* WHAT YOU HAVE TO DO *
Gather every line from the rows below that contains the word "elevation", and copy each one out. Case counts.

##### GIVEN INFORMATION

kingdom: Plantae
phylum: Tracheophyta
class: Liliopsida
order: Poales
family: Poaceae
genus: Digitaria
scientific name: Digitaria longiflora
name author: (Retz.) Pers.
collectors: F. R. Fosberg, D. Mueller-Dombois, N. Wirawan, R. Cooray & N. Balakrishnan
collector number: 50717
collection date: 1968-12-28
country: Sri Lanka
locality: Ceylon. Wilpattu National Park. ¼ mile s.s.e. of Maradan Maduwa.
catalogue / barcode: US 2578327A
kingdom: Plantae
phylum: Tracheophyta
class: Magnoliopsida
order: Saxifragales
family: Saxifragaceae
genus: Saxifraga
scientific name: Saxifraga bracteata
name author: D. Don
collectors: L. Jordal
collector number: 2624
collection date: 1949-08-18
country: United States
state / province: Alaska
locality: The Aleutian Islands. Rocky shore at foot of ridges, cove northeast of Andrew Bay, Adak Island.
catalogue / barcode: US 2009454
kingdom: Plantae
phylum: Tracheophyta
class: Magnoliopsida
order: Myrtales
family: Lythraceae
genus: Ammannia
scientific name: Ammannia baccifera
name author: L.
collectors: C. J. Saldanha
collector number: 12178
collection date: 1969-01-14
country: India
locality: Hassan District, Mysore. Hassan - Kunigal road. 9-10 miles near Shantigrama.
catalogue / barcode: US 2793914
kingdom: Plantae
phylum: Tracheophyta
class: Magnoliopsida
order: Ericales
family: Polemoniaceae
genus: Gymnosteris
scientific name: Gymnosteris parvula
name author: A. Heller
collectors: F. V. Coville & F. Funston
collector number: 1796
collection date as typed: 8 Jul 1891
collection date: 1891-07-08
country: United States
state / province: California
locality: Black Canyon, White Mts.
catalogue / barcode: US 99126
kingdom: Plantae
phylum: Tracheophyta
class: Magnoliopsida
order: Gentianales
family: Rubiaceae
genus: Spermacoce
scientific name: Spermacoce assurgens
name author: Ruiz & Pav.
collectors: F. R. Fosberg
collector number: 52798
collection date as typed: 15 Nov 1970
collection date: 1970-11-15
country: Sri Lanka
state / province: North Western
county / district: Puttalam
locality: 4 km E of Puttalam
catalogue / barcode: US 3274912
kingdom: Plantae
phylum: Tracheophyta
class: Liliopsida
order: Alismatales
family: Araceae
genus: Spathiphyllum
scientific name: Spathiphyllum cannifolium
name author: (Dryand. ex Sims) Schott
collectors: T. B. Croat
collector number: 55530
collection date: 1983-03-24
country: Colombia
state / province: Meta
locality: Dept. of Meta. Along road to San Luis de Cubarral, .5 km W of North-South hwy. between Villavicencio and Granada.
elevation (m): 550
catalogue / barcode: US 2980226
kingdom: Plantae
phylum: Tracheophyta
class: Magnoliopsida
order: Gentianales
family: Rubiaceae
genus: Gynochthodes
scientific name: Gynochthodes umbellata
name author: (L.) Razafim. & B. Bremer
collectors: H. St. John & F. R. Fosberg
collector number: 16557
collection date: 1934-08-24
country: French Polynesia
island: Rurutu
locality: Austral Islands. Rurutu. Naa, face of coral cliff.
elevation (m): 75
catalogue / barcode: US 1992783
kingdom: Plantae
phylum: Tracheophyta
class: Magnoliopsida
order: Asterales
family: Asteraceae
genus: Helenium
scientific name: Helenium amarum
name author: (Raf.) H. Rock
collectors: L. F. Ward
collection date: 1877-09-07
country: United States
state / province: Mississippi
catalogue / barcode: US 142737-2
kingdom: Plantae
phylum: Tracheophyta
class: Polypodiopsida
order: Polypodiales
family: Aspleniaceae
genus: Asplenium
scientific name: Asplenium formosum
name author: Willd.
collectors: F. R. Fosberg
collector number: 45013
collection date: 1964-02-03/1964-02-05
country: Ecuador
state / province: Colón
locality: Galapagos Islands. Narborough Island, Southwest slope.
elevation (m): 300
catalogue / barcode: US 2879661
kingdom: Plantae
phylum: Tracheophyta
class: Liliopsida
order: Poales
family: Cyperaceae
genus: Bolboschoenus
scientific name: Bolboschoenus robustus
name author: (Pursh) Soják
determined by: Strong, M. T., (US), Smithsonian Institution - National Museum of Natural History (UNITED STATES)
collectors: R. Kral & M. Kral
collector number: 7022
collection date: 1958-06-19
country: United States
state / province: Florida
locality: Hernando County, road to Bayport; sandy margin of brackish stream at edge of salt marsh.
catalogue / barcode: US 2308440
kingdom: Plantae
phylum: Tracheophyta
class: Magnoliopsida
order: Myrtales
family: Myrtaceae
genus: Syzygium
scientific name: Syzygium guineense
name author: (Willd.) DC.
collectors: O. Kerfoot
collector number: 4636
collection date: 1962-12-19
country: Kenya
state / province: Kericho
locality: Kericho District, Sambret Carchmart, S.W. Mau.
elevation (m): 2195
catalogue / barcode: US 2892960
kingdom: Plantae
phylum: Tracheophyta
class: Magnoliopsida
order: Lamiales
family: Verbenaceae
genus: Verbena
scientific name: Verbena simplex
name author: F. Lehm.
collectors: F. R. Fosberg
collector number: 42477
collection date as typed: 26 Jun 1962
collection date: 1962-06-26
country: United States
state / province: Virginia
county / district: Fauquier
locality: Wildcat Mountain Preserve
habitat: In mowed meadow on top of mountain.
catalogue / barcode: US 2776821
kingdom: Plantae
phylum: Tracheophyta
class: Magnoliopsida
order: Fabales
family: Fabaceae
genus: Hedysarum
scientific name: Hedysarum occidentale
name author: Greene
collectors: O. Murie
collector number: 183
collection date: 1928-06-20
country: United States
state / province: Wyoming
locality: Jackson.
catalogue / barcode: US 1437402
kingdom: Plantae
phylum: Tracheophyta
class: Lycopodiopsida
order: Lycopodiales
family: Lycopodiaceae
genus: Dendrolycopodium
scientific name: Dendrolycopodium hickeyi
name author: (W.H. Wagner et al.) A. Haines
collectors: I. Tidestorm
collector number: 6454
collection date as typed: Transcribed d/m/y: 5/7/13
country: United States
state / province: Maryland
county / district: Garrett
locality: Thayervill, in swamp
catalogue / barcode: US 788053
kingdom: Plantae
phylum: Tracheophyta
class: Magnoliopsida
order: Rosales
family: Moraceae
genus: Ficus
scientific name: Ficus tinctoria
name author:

##########

* RESULT BELOW *
elevation (m): 550
elevation (m): 75
elevation (m): 300
elevation (m): 2195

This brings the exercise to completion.